-- Aim of the task --
Your copy of the data below must be exact and must leave out all pictures.

╔══

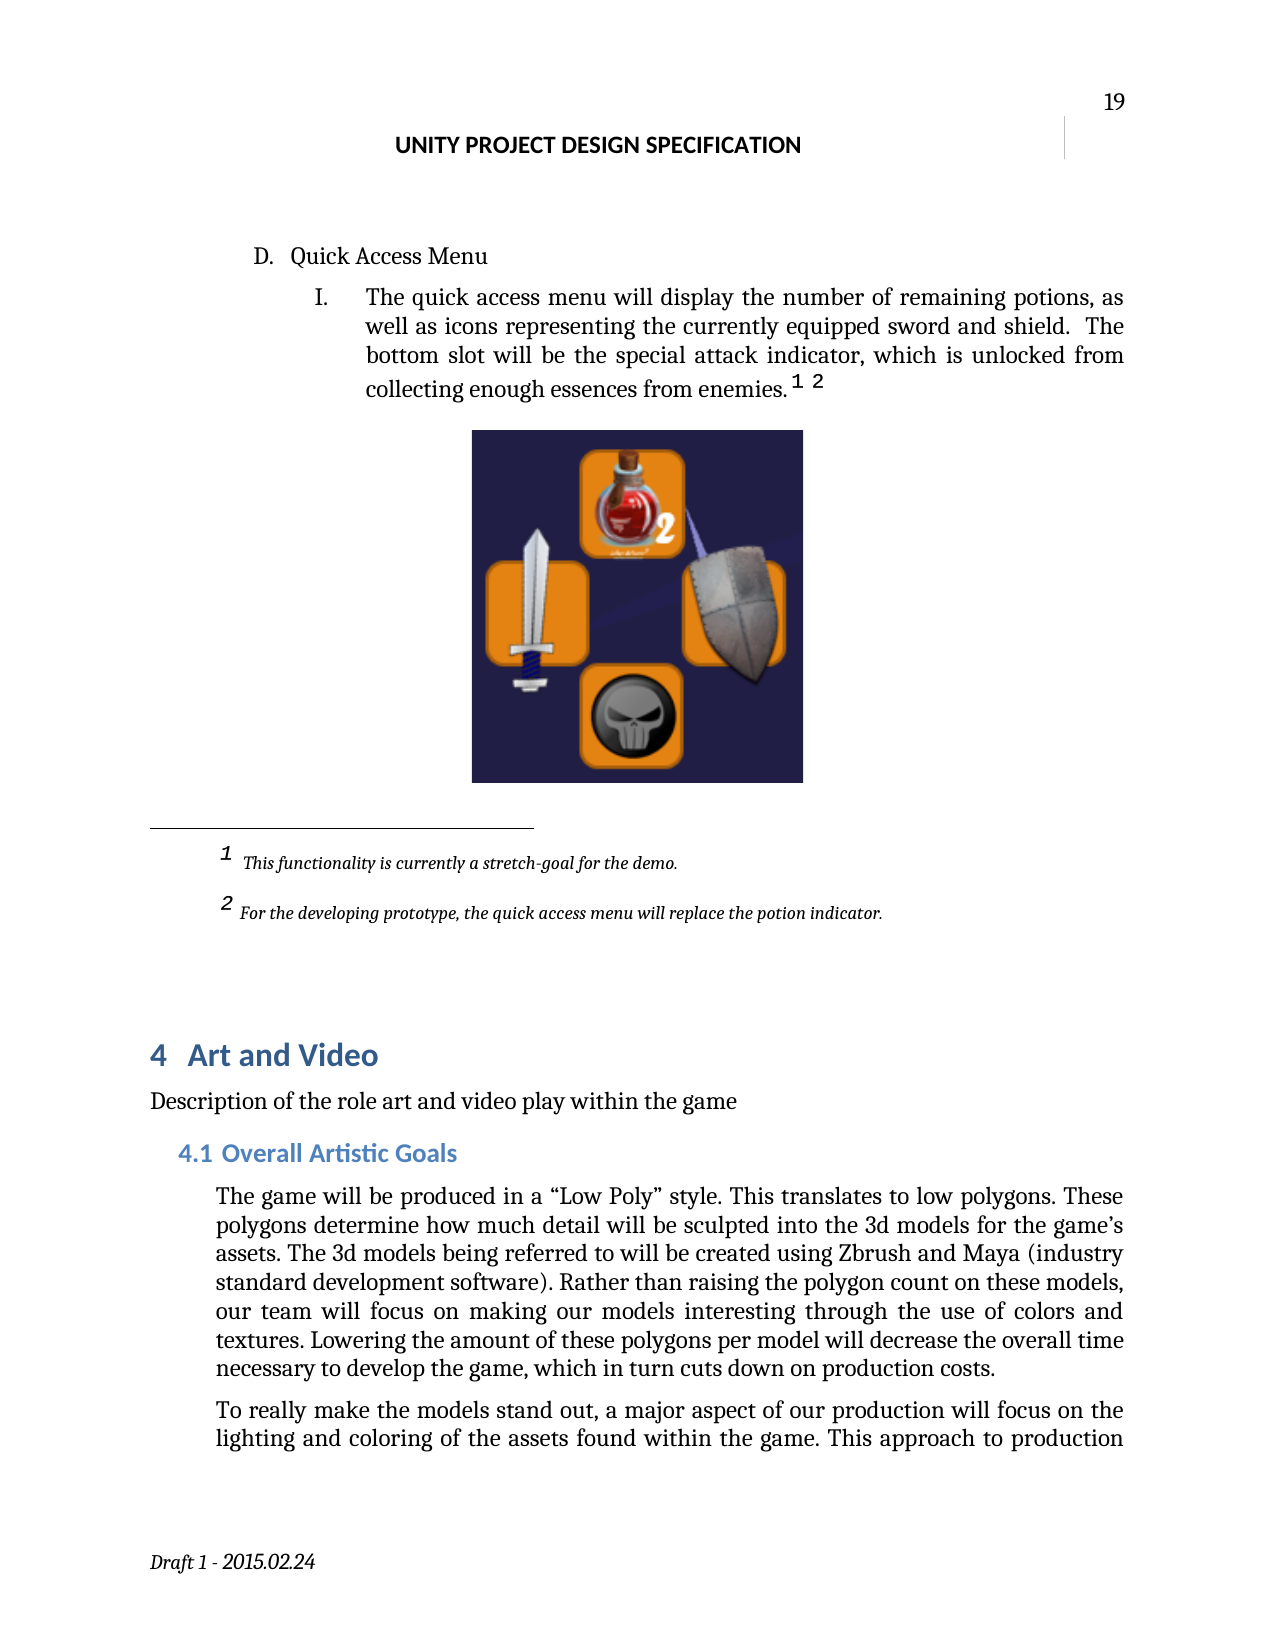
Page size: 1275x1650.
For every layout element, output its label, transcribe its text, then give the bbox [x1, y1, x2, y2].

subtitle Art and Video [150, 1033, 1125, 1074]
text The game will be produced in a “Low Poly” style. This translates to low polygons. These polygons determine how much detail will be sculpted into the 3d models for the game’s assets. The 3d models being referred to will be created using Zbrush and Maya (industry standard development software). Rather than raising the polygon count on these models, our team will focus on making our models interesting through the use of colors and textures. Lowering the amount of these polygons per model will decrease the overall time necessary to develop the game, which in turn cuts down on production costs. [216, 1182, 1125, 1383]
text Description of the role art and video play within the game [150, 1087, 1125, 1116]
picture [471, 430, 804, 783]
list Quick Access Menu [253, 242, 1125, 271]
list The quick access menu will display the number of remaining potions, as well as icons representing the currently equipped sword and shield. The bottom slot will be the special attack indicator, which is unlocked from collecting enough essences from enemies.¹² [328, 283, 1125, 407]
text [216, 1396, 1125, 1453]
text ¹ This functionality is currently a stretch-goal for the demo. [216, 842, 1125, 879]
text ² For the developing prototype, the quick access menu will replace the potion indicator. [216, 892, 1125, 930]
subtitle Overall Artistic Goals [178, 1136, 1125, 1169]
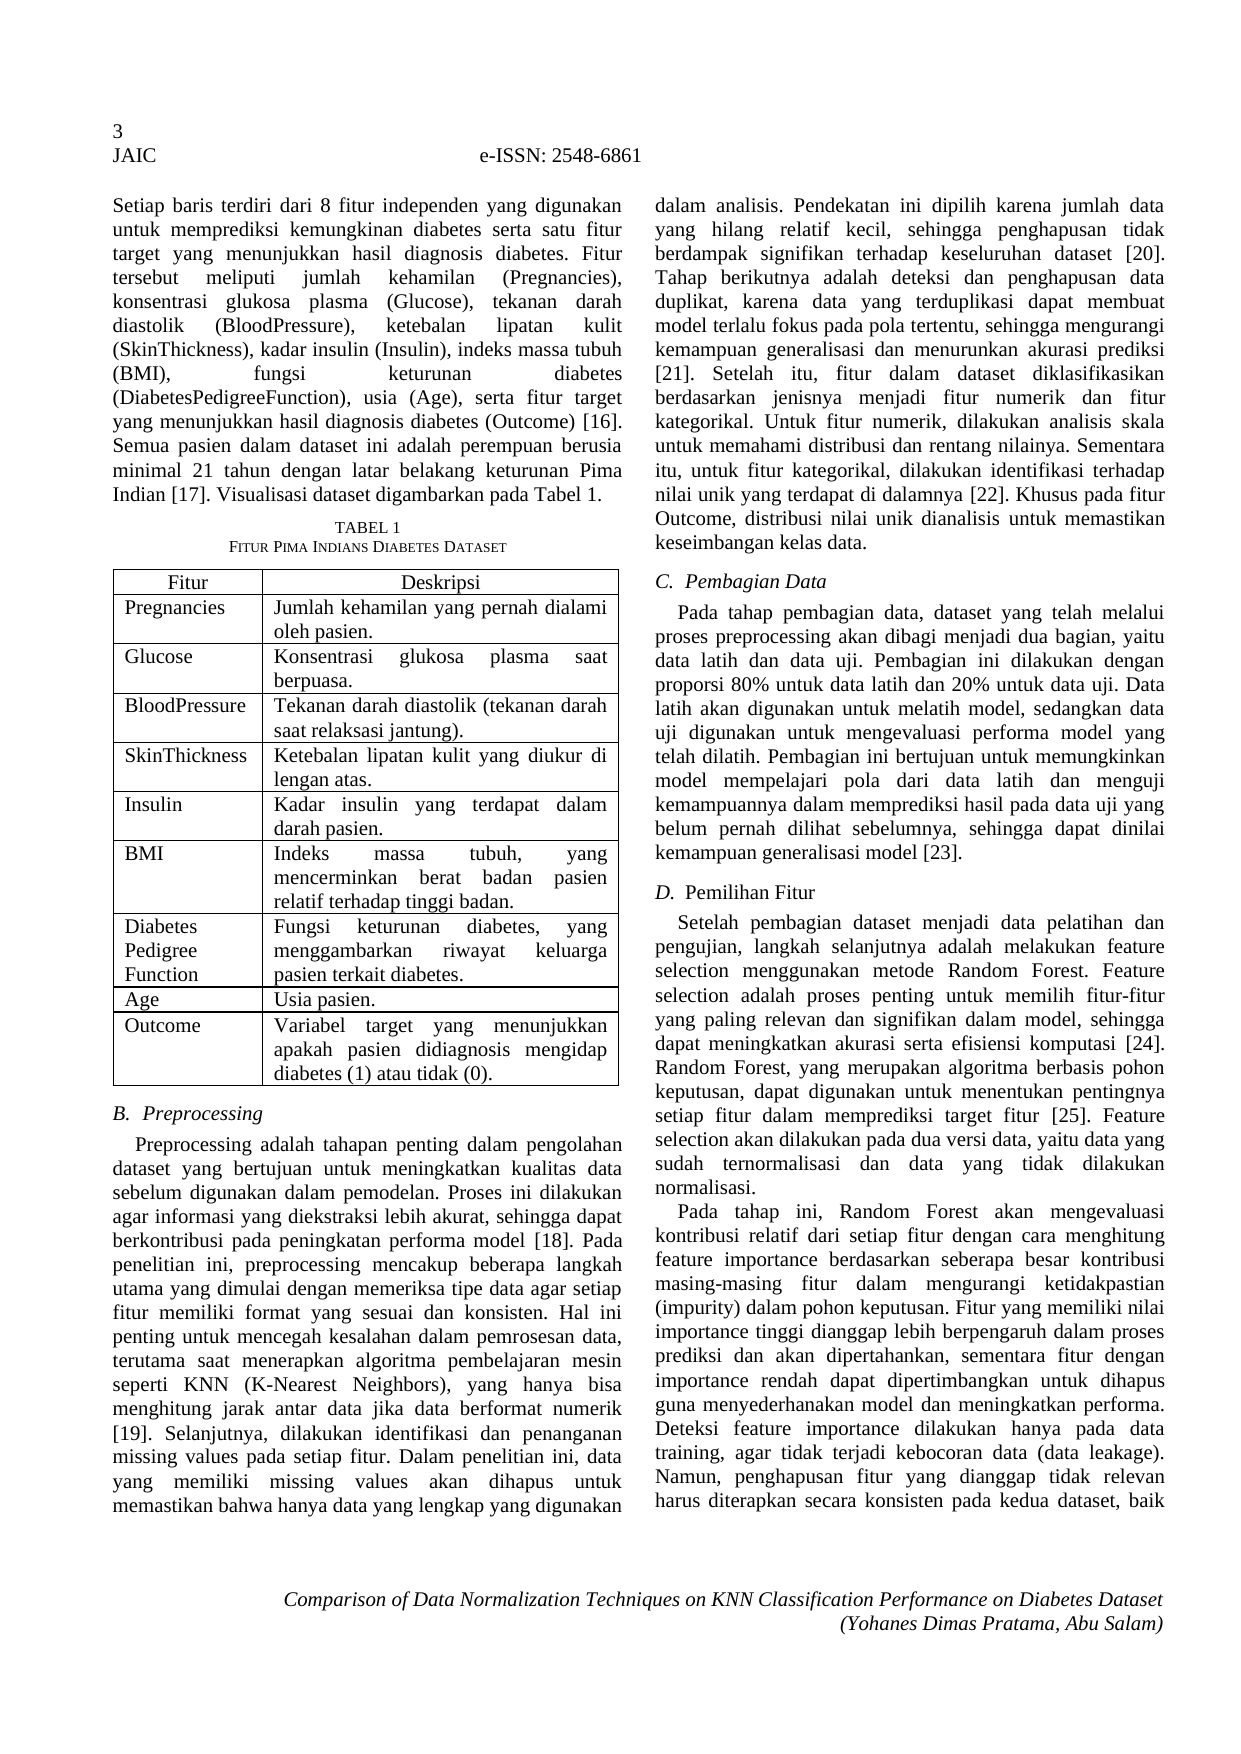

╚══

-- Response to this task --
Page size: 1275x1650.
For every layout element, output its label, transcribe its text, then give the bbox [x1, y1, x2, y2].

subtitle Art and Video [150, 1033, 1125, 1074]
text The game will be produced in a “Low Poly” style. This translates to low polygons. These polygons determine how much detail will be sculpted into the 3d models for the game’s assets. The 3d models being referred to will be created using Zbrush and Maya (industry standard development software). Rather than raising the polygon count on these models, our team will focus on making our models interesting through the use of colors and textures. Lowering the amount of these polygons per model will decrease the overall time necessary to develop the game, which in turn cuts down on production costs. [216, 1182, 1125, 1383]
text Description of the role art and video play within the game [150, 1087, 1125, 1116]
picture [471, 430, 804, 783]
list Quick Access Menu [253, 242, 1125, 271]
list The quick access menu will display the number of remaining potions, as well as icons representing the currently equipped sword and shield. The bottom slot will be the special attack indicator, which is unlocked from collecting enough essences from enemies.¹² [328, 283, 1125, 407]
text [216, 1396, 1125, 1453]
text ¹ This functionality is currently a stretch-goal for the demo. [216, 842, 1125, 879]
text ² For the developing prototype, the quick access menu will replace the potion indicator. [216, 892, 1125, 930]
subtitle Overall Artistic Goals [178, 1136, 1125, 1169]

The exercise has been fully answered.